From the data below, return each line in which the string "labels" is found.

---------- Data to process

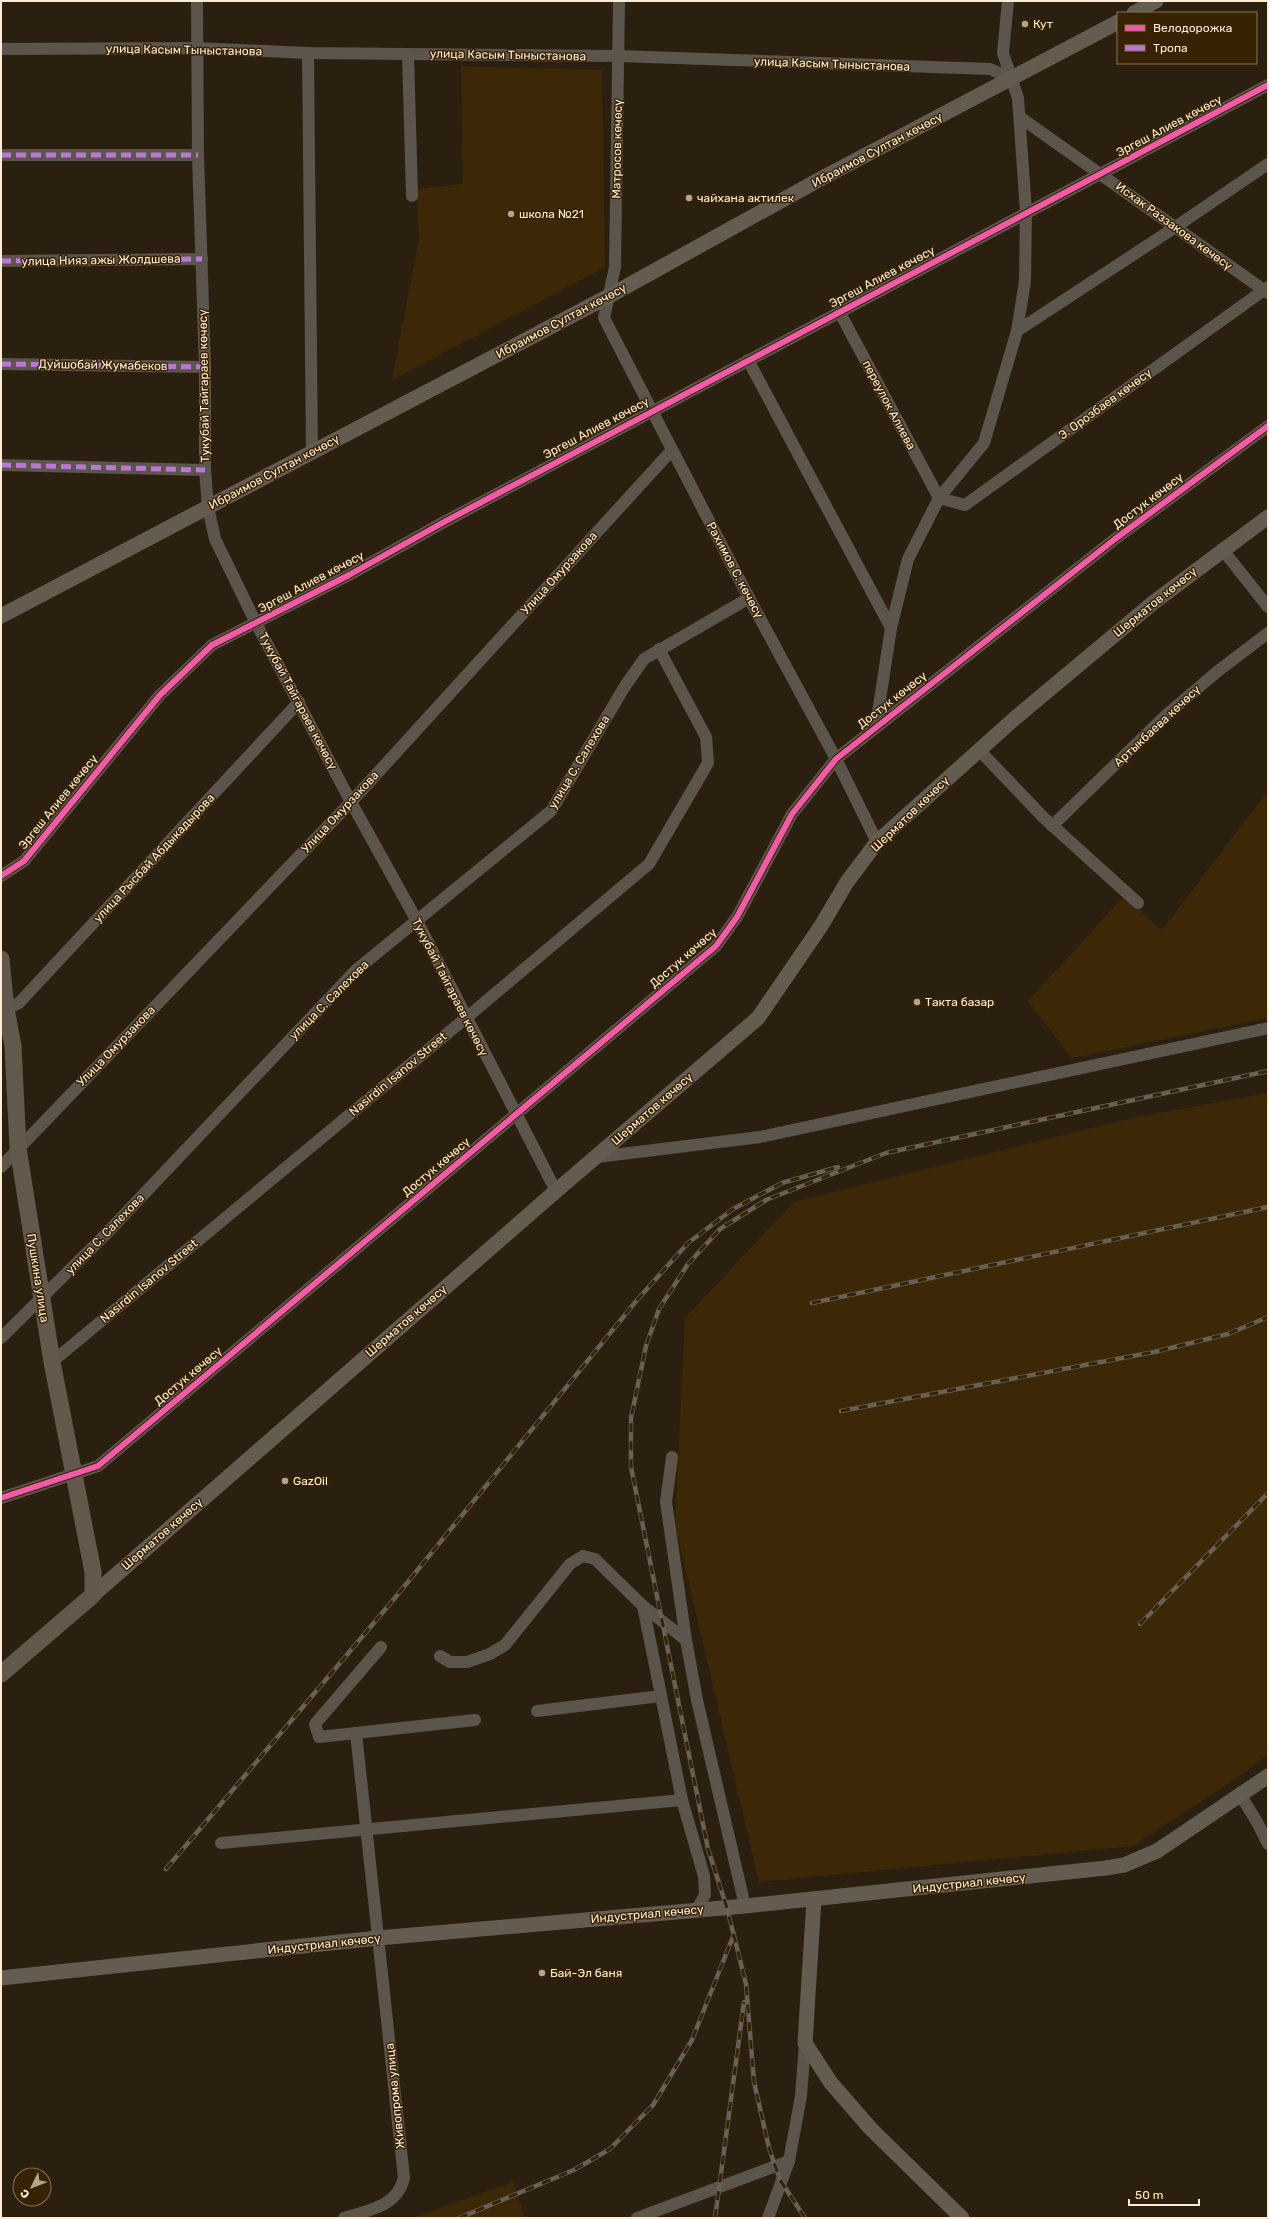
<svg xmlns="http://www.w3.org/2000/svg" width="1269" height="2219" font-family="Rubik,sans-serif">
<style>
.built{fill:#3c2806}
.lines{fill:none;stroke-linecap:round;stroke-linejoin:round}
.minor{stroke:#5c554c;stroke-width:12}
.major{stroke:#655c51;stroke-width:15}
.highway{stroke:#62584b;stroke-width:17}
.rail-casing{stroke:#676054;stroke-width:4.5}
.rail{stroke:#372304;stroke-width:3;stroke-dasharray:9;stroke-linecap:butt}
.quiet{stroke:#ba77d6;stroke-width:5;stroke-dasharray:10 5;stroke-linecap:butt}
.cycleway-casing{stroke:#372304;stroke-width:8}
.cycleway{stroke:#f35aa7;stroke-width:6}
.poi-dot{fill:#b4a591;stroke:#372304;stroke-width:1.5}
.labels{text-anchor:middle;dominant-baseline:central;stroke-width:3;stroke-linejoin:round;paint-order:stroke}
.poi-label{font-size:12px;fill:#feecd6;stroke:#372304;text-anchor:start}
.street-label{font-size:12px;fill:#feecd6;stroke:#372304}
</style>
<rect width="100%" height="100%" fill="#2b2010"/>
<g class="built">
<path d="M 461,66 L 602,70 L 605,267 L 392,380 L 419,239 L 417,189 L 463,184 Z"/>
<path d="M 1268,791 L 1268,1018 L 1072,1058 L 1028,1001 L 1124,896 L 1162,930 Z"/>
<path d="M 1268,1093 L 1268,1755 L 1241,1775 L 1133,1846 L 759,1882 L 675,1524 L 685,1318 L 794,1202 L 1133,1118 Z"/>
<path d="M 513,2182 L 525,2218 L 413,2218 L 426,2213 Z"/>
</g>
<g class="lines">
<g class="minor">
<path d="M 197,1 L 198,155 L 205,367 L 205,470 L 208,507 L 215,539 L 256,623 L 351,802 L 417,921 L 556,1191"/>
<path d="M 619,1 L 615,267 L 604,318 L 749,598 L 836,759 L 877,842"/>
<path d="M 1,49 L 196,48 L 308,53 L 618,56 L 990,69 L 1013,79"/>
<path d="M 308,53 L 312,452"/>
<path d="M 408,54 L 412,196"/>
<path d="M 1021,118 L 1268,293"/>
<path d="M 1,155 L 198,155"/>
<path d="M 1,261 L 202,259"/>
<path d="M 840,313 L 939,498 L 965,505 L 1268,287"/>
<path d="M 1017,331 L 1174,228 L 1268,164"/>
<path d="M 748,360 L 891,628"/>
<path d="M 1,364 L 205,367"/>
<path d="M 1,465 L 205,470"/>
<path d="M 1222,549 L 1268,607"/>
<path d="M 876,726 L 891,628 L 908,559 L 939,498 L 984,443 L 1017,331 L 1025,281 L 1026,212 L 1018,98 L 1003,53 L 1008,1"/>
<path d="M 979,750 L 1044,818 L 1138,903"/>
<path d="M 1052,826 L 1165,716 L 1218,671 L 1268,633"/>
<path d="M 1,876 L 24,861 L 160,695 L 212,645 L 349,575 L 444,522 L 1268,85"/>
<path d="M 6,1009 L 19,1003 L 299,702"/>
<path d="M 597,1157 L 760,1137 L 1268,1028"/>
<path d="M 1,1167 L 351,802 L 672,450"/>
<path d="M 1,1338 L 106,1234 L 356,970 L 551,811 L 625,686 L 644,659 L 749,598"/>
<path d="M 52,1362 L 466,1018 L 649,864 L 708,763 L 706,737 L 659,649"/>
<path d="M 672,1457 L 666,1502 L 686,1640 L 697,1700 L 745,1906"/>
<path d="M 1,1498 L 98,1466 L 716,946 L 737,917 L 792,814 L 836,759 L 1115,539 L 1268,426"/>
<path d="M 643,1606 L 682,1800 L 704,1876 L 705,1895 L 696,1910"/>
<path d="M 381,1647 L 315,1724 L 319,1737 L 475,1720"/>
<path d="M 440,1656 L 450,1662 L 467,1662 L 490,1654 L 505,1645 L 570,1564 L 583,1556 L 595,1559 L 643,1606 L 686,1640"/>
<path d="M 537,1711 L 661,1696"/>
<path d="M 1241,1796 L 1257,1822 L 1268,1844"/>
<path d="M 221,1843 L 682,1800"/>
<path d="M 344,2218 C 369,2210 397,2207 404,2178 L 356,1733"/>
<path d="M 637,2218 L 789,2161"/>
<path d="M 768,2218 L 789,2161 L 801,2096 L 805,2043"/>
</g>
<g class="major">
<path d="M 1134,13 L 1156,1"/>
<path d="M 1,616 L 609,296 L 824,177 L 1118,22"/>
<path d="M 93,1595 L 556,1191 L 758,1018 L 821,926 L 847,882 L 877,842 L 1014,719 L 1154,602 L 1268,517"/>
<path d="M 814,1899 L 805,2043 L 831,2083 L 871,2129 L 962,2218"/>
<path d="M 1,1978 L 378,1938 L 745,1906 L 1106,1868 L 1124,1865 L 1157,1851 L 1268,1776"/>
</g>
<path class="highway" d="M 1,959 L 6,1009 L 13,1046 L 18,1148 L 52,1362 L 93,1572 L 93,1595 L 1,1674"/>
<g class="rail-casing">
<g id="rail">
<path d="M 812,1303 L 1268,1207"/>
<path d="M 841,1411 L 1154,1352 L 1228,1334 L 1268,1317"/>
<path d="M 1140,1624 L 1268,1493"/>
<path d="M 166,1869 L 394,1599 L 637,1300 L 688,1243 L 733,1209 L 782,1183 L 838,1167"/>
<path d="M 459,2218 L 574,2170 L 610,2149 L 653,2105 L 692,2040 L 734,1934"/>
<path d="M 715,2218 L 744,2002"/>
<path d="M 805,2218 L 780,2180 L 769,2148 L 754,2082 L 746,1984 L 727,1908 L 708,1849 L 631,1467 L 631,1418 L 646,1346 L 659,1309 L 688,1264 L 720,1229 L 766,1200 L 886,1153 L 1268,1071"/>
</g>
</g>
<use href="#rail" class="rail"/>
<g class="quiet">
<path d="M 1,155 L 198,155"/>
<path d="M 1,261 L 202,259"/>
<path d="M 1,364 L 205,367"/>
<path d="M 1,465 L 205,470"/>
</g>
<g class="cycleway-casing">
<g id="cycleway">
<path d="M 1,876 L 24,861 L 160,695 L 212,645 L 349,575 L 444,522 L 1268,85"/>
<path d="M 1,1498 L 98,1466 L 716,946 L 737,917 L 792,814 L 836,759 L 1115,539 L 1268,426"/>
</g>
</g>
<use href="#cycleway" class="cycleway"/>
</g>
<g class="poi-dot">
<circle cx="1025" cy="24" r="4"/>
<circle cx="689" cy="198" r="4"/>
<circle cx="511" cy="214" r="4"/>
<circle cx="917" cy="1002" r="4"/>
<circle cx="285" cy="1481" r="4"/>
<circle cx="542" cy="1973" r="4"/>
</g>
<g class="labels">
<g class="poi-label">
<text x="1033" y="24">Кут</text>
<text x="697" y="198">чайхана актилек</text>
<text x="519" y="214">школа №21</text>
<text x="925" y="1002">Такта базар</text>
<text x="293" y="1481">GazOil</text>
<text x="550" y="1973">Бай-Эл баня</text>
</g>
<g class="street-label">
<text transform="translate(184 50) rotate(1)">улица Касым Тыныстанова</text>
<text transform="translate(508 55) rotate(1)">улица Касым Тыныстанова</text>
<text transform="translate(832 64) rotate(2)">улица Касым Тыныстанова</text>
<text transform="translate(1169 126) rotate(-28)">Эргеш Алиев көчөсү</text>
<text transform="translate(617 149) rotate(-89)">Матросов көчөсү</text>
<text transform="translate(877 150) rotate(-28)">Ибраимов Султан көчөсү</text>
<text transform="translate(1174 226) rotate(36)">Исхак Раззакова көчөсү</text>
<text transform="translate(101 260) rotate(-1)">улица Нияз ажы Жолдшева</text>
<text transform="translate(882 277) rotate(-28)">Эргеш Алиев көчөсү</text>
<text transform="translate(561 321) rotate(-28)">Ибраимов Султан көчөсү</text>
<text transform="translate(103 365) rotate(1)">Дуйшобай Жумабеков</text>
<text transform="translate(204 386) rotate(-91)">Тукубай Тайгараев көчөсү</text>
<text transform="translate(1105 404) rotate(-36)">Э. Орозбаев көчөсү</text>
<text transform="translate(889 405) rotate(62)">переулок Алиева</text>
<text transform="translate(596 428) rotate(-28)">Эргеш Алиев көчөсү</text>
<text transform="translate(274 472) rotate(-28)">Ибраимов Султан көчөсү</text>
<text transform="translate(1148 501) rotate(-37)">Достук көчөсү</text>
<text transform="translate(735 570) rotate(62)">Рахимов С. көчөсү</text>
<text transform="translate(559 573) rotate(-48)">Улица Омурзакова</text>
<text transform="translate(311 582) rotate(-28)">Эргеш Алиев көчөсү</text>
<text transform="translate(1155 602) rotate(-39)">Шерматов көчөсү</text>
<text transform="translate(892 700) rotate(-38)">Достук көчөсү</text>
<text transform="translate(298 701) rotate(62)">Тукубай Тайгараев көчөсү</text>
<text transform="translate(1157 726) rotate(-43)">Артыкбаева көчөсү</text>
<text transform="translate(579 762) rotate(-59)">улица С. Салехова</text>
<text transform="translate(58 802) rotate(-51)">Эргеш Алиев көчөсү</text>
<text transform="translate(340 812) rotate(-47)">Улица Омурзакова</text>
<text transform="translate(910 814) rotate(-44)">Шерматов көчөсү</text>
<text transform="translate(154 858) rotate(-47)">улица Рысбай Абдыкадырова</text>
<text transform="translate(683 958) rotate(-41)">Достук көчөсү</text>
<text transform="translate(450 987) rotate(63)">Тукубай Тайгараев көчөсү</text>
<text transform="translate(329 1000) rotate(-45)">улица С. Салехова</text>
<text transform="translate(116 1046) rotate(-46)">Улица Омурзакова</text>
<text transform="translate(398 1074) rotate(-40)">Nasirdin Isanov Street</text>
<text transform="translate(652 1109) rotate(-41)">Шерматов көчөсү</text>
<text transform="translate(436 1167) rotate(-40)">Достук көчөсү</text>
<text transform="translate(105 1234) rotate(-46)">улица С. Салехова</text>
<text transform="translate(38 1278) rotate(81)">Пушкина улица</text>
<text transform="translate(149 1281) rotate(-40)">Nasirdin Isanov Street</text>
<text transform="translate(406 1321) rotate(-41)">Шерматов көчөсү</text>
<text transform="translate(188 1376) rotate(-40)">Достук көчөсү</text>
<text transform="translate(162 1534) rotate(-41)">Шерматов көчөсү</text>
<text transform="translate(969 1883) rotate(-6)">Индустриал көчөсү</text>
<text transform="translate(647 1914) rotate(-5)">Индустриал көчөсү</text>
<text transform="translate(324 1944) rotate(-6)">Индустриал көчөсү</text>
<text transform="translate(395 2096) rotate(-96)">Живопрома улица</text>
</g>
</g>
<rect width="1269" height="2219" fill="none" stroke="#feecd6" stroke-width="4"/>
<rect x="1117" y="12" width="140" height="52" fill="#372304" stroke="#877358"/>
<rect x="1125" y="25" width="20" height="6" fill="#f35aa7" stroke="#877358"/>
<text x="1153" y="32" font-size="12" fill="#feecd6">Велодорожка</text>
<rect x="1125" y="45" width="20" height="6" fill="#ba77d6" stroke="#877358"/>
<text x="1153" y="52" font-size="12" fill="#feecd6">Тропа</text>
<g transform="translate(32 2187) rotate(227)"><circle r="19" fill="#372304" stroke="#877358"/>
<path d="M0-3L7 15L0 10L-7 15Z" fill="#b4a591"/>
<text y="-6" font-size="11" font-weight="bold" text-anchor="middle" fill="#feecd6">С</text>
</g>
<path d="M1129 2199v6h70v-6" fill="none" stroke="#feecd6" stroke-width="2"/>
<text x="1135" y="2199" font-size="12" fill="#feecd6" stroke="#372304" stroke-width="3" paint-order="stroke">50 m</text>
</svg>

--------------------

» **Task answer**:
.labels{text-anchor:middle;dominant-baseline:central;stroke-width:3;stroke-linejoin:round;paint-order:stroke}
<g class="labels">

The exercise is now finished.